*** Dataset records ***

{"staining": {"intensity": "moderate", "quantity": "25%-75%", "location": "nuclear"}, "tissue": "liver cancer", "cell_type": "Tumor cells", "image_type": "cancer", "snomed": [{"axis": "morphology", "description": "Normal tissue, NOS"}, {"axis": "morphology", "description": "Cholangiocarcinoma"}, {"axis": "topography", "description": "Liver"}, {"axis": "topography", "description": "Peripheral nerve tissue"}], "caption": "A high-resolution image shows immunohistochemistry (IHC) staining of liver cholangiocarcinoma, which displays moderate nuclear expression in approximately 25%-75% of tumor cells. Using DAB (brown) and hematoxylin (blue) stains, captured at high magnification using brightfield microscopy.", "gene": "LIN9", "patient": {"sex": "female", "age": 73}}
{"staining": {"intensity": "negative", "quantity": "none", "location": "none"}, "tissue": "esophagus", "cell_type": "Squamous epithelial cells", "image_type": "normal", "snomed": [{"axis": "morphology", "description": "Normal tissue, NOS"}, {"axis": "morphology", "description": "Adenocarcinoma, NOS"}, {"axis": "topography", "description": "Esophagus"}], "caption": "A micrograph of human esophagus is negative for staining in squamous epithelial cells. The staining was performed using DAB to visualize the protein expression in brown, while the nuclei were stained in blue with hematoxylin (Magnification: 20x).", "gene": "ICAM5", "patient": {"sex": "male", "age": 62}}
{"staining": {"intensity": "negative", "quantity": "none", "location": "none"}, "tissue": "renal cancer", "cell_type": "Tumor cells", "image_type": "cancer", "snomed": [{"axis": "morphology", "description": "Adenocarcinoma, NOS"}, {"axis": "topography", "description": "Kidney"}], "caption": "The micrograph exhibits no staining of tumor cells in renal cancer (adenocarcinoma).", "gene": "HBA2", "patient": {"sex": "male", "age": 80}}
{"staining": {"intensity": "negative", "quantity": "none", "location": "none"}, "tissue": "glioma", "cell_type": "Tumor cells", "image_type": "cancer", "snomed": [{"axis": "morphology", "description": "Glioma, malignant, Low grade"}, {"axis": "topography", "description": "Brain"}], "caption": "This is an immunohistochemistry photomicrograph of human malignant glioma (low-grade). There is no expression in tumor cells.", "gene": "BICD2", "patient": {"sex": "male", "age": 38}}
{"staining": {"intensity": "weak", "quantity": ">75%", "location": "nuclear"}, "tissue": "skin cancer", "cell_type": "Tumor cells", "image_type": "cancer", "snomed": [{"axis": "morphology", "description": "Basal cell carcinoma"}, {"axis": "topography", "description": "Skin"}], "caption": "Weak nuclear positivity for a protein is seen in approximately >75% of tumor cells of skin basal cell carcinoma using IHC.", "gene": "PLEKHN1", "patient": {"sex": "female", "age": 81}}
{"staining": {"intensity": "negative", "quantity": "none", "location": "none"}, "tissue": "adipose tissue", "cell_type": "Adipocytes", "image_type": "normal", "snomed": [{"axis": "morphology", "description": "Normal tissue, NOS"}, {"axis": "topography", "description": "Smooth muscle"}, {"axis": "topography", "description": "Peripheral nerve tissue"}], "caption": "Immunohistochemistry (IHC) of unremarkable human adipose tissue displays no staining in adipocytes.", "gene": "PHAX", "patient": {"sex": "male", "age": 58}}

*** End of Dataset records ***

### Problem details
Give back all the data exactly as it was written.

### The completed task
{"staining": {"intensity": "moderate", "quantity": "25%-75%", "location": "nuclear"}, "tissue": "liver cancer", "cell_type": "Tumor cells", "image_type": "cancer", "snomed": [{"axis": "morphology", "description": "Normal tissue, NOS"}, {"axis": "morphology", "description": "Cholangiocarcinoma"}, {"axis": "topography", "description": "Liver"}, {"axis": "topography", "description": "Peripheral nerve tissue"}], "caption": "A high-resolution image shows immunohistochemistry (IHC) staining of liver cholangiocarcinoma, which displays moderate nuclear expression in approximately 25%-75% of tumor cells. Using DAB (brown) and hematoxylin (blue) stains, captured at high magnification using brightfield microscopy.", "gene": "LIN9", "patient": {"sex": "female", "age": 73}}
{"staining": {"intensity": "negative", "quantity": "none", "location": "none"}, "tissue": "esophagus", "cell_type": "Squamous epithelial cells", "image_type": "normal", "snomed": [{"axis": "morphology", "description": "Normal tissue, NOS"}, {"axis": "morphology", "description": "Adenocarcinoma, NOS"}, {"axis": "topography", "description": "Esophagus"}], "caption": "A micrograph of human esophagus is negative for staining in squamous epithelial cells. The staining was performed using DAB to visualize the protein expression in brown, while the nuclei were stained in blue with hematoxylin (Magnification: 20x).", "gene": "ICAM5", "patient": {"sex": "male", "age": 62}}
{"staining": {"intensity": "negative", "quantity": "none", "location": "none"}, "tissue": "renal cancer", "cell_type": "Tumor cells", "image_type": "cancer", "snomed": [{"axis": "morphology", "description": "Adenocarcinoma, NOS"}, {"axis": "topography", "description": "Kidney"}], "caption": "The micrograph exhibits no staining of tumor cells in renal cancer (adenocarcinoma).", "gene": "HBA2", "patient": {"sex": "male", "age": 80}}
{"staining": {"intensity": "negative", "quantity": "none", "location": "none"}, "tissue": "glioma", "cell_type": "Tumor cells", "image_type": "cancer", "snomed": [{"axis": "morphology", "description": "Glioma, malignant, Low grade"}, {"axis": "topography", "description": "Brain"}], "caption": "This is an immunohistochemistry photomicrograph of human malignant glioma (low-grade). There is no expression in tumor cells.", "gene": "BICD2", "patient": {"sex": "male", "age": 38}}
{"staining": {"intensity": "weak", "quantity": ">75%", "location": "nuclear"}, "tissue": "skin cancer", "cell_type": "Tumor cells", "image_type": "cancer", "snomed": [{"axis": "morphology", "description": "Basal cell carcinoma"}, {"axis": "topography", "description": "Skin"}], "caption": "Weak nuclear positivity for a protein is seen in approximately >75% of tumor cells of skin basal cell carcinoma using IHC.", "gene": "PLEKHN1", "patient": {"sex": "female", "age": 81}}
{"staining": {"intensity": "negative", "quantity": "none", "location": "none"}, "tissue": "adipose tissue", "cell_type": "Adipocytes", "image_type": "normal", "snomed": [{"axis": "morphology", "description": "Normal tissue, NOS"}, {"axis": "topography", "description": "Smooth muscle"}, {"axis": "topography", "description": "Peripheral nerve tissue"}], "caption": "Immunohistochemistry (IHC) of unremarkable human adipose tissue displays no staining in adipocytes.", "gene": "PHAX", "patient": {"sex": "male", "age": 58}}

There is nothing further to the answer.